[To do]
A stretch of the entries below is to be set down exactly, running from the line with "лояльности, рассказывает Елизавета" through the line with "удаленной работы. В", both included, and no other line.

[Stored dataset items]
== == ==

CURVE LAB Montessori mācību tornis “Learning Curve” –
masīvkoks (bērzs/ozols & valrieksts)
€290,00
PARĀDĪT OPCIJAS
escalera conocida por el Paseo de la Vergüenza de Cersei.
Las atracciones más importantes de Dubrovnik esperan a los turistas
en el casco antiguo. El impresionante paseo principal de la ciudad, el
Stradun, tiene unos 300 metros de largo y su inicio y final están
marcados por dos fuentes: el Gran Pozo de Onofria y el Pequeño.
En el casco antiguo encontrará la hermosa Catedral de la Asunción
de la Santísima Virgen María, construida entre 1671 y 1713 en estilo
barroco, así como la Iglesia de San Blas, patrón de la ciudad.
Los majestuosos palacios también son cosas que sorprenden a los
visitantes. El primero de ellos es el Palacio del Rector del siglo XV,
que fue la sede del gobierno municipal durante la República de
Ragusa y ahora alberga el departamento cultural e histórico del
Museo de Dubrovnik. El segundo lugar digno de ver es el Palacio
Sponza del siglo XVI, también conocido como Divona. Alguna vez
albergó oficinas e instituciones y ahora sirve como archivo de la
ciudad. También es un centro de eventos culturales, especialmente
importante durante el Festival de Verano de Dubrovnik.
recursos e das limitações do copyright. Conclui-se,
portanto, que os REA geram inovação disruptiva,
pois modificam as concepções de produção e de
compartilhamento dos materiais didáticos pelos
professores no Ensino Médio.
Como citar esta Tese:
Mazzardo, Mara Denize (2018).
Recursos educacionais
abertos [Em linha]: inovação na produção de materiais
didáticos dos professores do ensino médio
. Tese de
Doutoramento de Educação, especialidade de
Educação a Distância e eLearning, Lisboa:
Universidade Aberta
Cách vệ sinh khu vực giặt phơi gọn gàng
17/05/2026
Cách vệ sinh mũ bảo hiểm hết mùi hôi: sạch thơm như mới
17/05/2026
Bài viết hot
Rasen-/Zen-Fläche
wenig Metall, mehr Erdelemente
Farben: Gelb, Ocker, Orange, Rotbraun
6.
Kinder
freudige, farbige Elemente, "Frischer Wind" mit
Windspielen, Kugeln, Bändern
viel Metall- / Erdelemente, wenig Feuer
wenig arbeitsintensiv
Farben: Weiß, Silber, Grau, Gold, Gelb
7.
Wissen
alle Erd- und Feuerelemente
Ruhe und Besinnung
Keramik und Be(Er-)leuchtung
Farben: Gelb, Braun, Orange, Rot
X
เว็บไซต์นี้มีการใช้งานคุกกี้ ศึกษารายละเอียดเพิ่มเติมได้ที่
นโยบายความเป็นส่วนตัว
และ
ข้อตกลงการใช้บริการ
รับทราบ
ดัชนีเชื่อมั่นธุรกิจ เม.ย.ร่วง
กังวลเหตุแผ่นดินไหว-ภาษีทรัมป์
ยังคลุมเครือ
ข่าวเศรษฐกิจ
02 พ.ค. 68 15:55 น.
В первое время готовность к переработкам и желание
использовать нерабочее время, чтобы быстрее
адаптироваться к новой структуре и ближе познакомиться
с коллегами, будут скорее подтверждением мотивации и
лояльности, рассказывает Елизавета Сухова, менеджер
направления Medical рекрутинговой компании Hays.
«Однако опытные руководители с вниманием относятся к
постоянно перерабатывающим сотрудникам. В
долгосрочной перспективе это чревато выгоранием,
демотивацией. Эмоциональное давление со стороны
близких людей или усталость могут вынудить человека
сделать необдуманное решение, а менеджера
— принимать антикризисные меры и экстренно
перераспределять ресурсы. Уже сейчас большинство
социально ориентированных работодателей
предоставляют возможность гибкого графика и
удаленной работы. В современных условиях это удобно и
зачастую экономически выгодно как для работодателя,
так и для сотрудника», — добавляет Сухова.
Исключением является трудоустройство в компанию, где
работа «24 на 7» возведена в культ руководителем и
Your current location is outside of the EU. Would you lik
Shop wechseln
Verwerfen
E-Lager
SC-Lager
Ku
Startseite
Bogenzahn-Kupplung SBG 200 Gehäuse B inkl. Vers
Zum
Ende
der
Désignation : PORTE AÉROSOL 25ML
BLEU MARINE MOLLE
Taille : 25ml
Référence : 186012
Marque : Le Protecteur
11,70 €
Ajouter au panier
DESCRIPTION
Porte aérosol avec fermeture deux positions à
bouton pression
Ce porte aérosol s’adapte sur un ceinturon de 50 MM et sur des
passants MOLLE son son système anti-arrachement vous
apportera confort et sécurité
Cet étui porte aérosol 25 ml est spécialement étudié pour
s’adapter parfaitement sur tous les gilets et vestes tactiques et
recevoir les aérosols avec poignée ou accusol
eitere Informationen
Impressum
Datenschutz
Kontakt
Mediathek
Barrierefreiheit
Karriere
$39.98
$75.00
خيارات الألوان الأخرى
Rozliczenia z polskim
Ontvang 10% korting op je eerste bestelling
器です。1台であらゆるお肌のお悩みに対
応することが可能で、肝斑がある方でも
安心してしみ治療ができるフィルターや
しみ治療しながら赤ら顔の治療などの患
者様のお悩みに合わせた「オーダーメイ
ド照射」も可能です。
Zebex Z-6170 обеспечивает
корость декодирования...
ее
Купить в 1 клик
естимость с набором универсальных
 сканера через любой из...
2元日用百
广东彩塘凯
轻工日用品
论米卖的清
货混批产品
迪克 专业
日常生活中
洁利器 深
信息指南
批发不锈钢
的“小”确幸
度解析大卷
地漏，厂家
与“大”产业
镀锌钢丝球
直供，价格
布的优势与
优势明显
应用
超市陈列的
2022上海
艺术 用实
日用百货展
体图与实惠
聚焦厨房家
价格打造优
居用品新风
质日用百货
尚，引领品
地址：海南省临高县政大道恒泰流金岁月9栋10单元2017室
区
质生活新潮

== == ==

[Finished exercise]
лояльности, рассказывает Елизавета Сухова, менеджер
направления Medical рекрутинговой компании Hays.
«Однако опытные руководители с вниманием относятся к
постоянно перерабатывающим сотрудникам. В
долгосрочной перспективе это чревато выгоранием,
демотивацией. Эмоциональное давление со стороны
близких людей или усталость могут вынудить человека
сделать необдуманное решение, а менеджера
— принимать антикризисные меры и экстренно
перераспределять ресурсы. Уже сейчас большинство
социально ориентированных работодателей
предоставляют возможность гибкого графика и
удаленной работы. В современных условиях это удобно и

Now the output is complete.